**TASK DESCRIPTION**
Pick out every line in the entries below that contains the string "Mesh". Match uppercase and lowercase letters exactly.

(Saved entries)
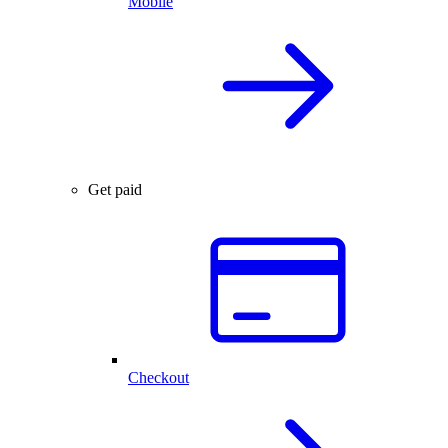
Mobile
Get paid
Checkout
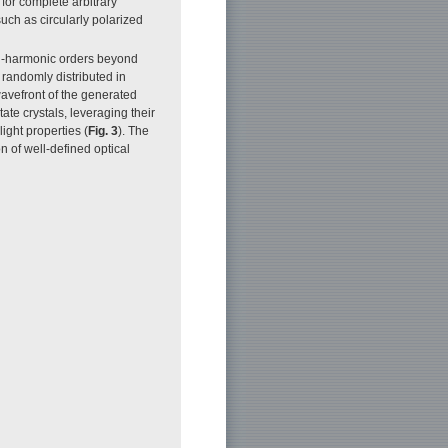
for complete arbitrary
such as circularly polarized
gh-harmonic orders beyond
 randomly distributed in
wavefront of the generated
ate crystals, leveraging their
ight properties (
Fig. 3
). The
n of well-defined optical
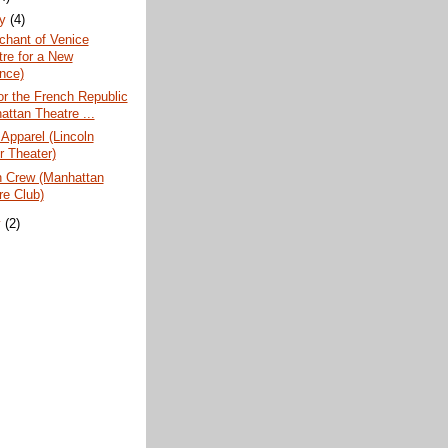
ry
(4)
chant of Venice
tre for a New
nce)
or the French Republic
attan Theatre ...
 Apparel (Lincoln
r Theater)
n Crew (Manhattan
re Club)
y
(2)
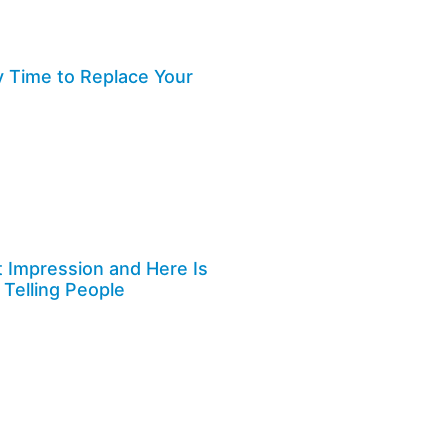
y Time to Replace Your
st Impression and Here Is
 Telling People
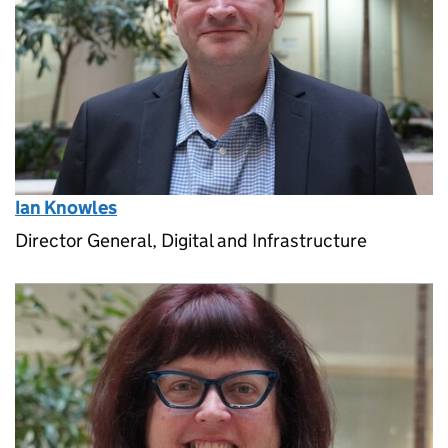
Ian Knowles
Director General, Digital and Infrastructure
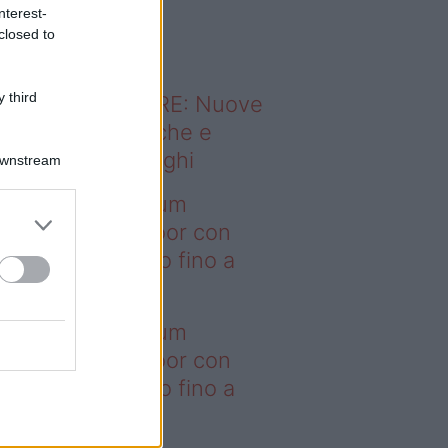
o sapevi che...
nterest-
closed to
 third
ODERNO ABITARE: Nuove
itudini domestiche e
namismo dei luoghi
Downstream
deo – I saldi Sklum
ntano sull’outdoor con
onti che arrivano fino a
asi il 50%
deo – I saldi Sklum
ntano sull’outdoor con
onti che arrivano fino a
asi il 50%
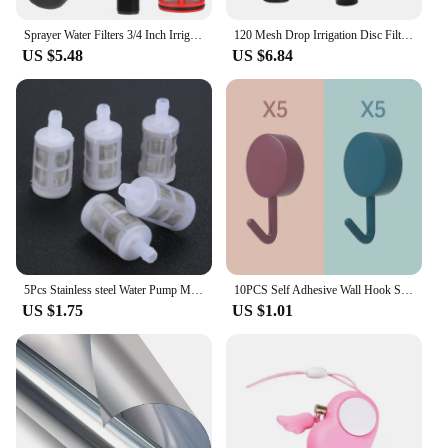
Sprayer Water Filters 3/4 Inch Irrigation Drip Fountain Tools Garden Watering Screen Filter 120 Mesh Stainless Steel Net
120 Mesh Drop Irrigation Disc Filter 130 Micron Level G1 Interface Strainer For Garden Farm
US $5.48
US $6.84
5Pcs Stainless steel Water Pump Mini Filter 8mm 12mm Water Clean Screen Filter Garden Micro Irrigation Protect Hose Mesh Filter
10PCS Self Adhesive Wall Hook Strong Without Drilling Coat Bag Bathroom Door Kitchen Towel Hanger Hooks Home Storage Accessories
US $1.75
US $1.01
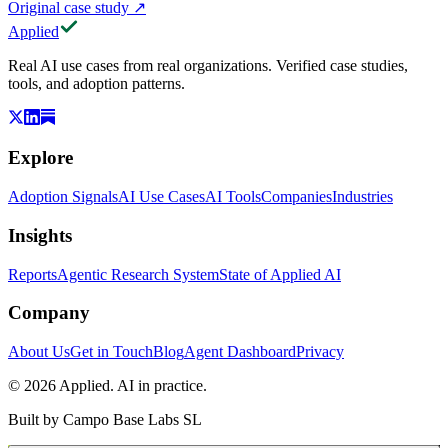
Original case study
↗
Applied
Real AI use cases from real organizations. Verified case studies,
tools, and adoption patterns.
Explore
Adoption Signals
AI Use Cases
AI Tools
Companies
Industries
Insights
Reports
Agentic Research System
State of Applied AI
Company
About Us
Get in Touch
Blog
Agent Dashboard
Privacy
© 2026 Applied. AI in practice.
Built by
Campo Base Labs SL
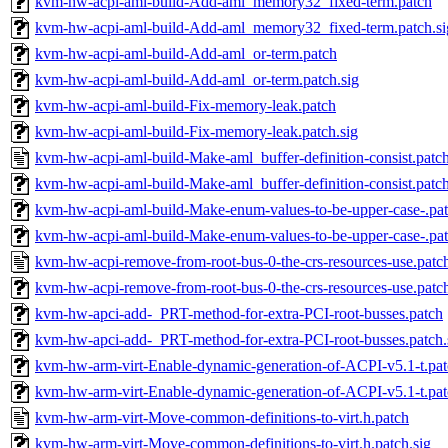
kvm-hw-acpi-aml-build-Add-aml_memory32_fixed-term.patch
kvm-hw-acpi-aml-build-Add-aml_memory32_fixed-term.patch.si
kvm-hw-acpi-aml-build-Add-aml_or-term.patch
kvm-hw-acpi-aml-build-Add-aml_or-term.patch.sig
kvm-hw-acpi-aml-build-Fix-memory-leak.patch
kvm-hw-acpi-aml-build-Fix-memory-leak.patch.sig
kvm-hw-acpi-aml-build-Make-aml_buffer-definition-consist.patc
kvm-hw-acpi-aml-build-Make-aml_buffer-definition-consist.patch
kvm-hw-acpi-aml-build-Make-enum-values-to-be-upper-case-.pa
kvm-hw-acpi-aml-build-Make-enum-values-to-be-upper-case-.pat
kvm-hw-acpi-remove-from-root-bus-0-the-crs-resources-use.patc
kvm-hw-acpi-remove-from-root-bus-0-the-crs-resources-use.patch
kvm-hw-apci-add-_PRT-method-for-extra-PCI-root-busses.patch
kvm-hw-apci-add-_PRT-method-for-extra-PCI-root-busses.patch.
kvm-hw-arm-virt-Enable-dynamic-generation-of-ACPI-v5.1-t.pa
kvm-hw-arm-virt-Enable-dynamic-generation-of-ACPI-v5.1-t.pat
kvm-hw-arm-virt-Move-common-definitions-to-virt.h.patch
kvm-hw-arm-virt-Move-common-definitions-to-virt.h.patch.sig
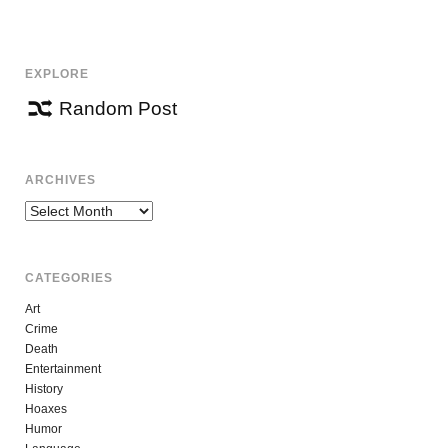
EXPLORE
Random Post
ARCHIVES
Archives
CATEGORIES
Art
Crime
Death
Entertainment
History
Hoaxes
Humor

**RESULT OF THE EXERCISE**
Sprayer Water Filters 3/4 Inch Irrigation Drip Fountain Tools Garden Watering Screen Filter 120 Mesh Stainless Steel Net
120 Mesh Drop Irrigation Disc Filter 130 Micron Level G1 Interface Strainer For Garden Farm
5Pcs Stainless steel Water Pump Mini Filter 8mm 12mm Water Clean Screen Filter Garden Micro Irrigation Protect Hose Mesh Filter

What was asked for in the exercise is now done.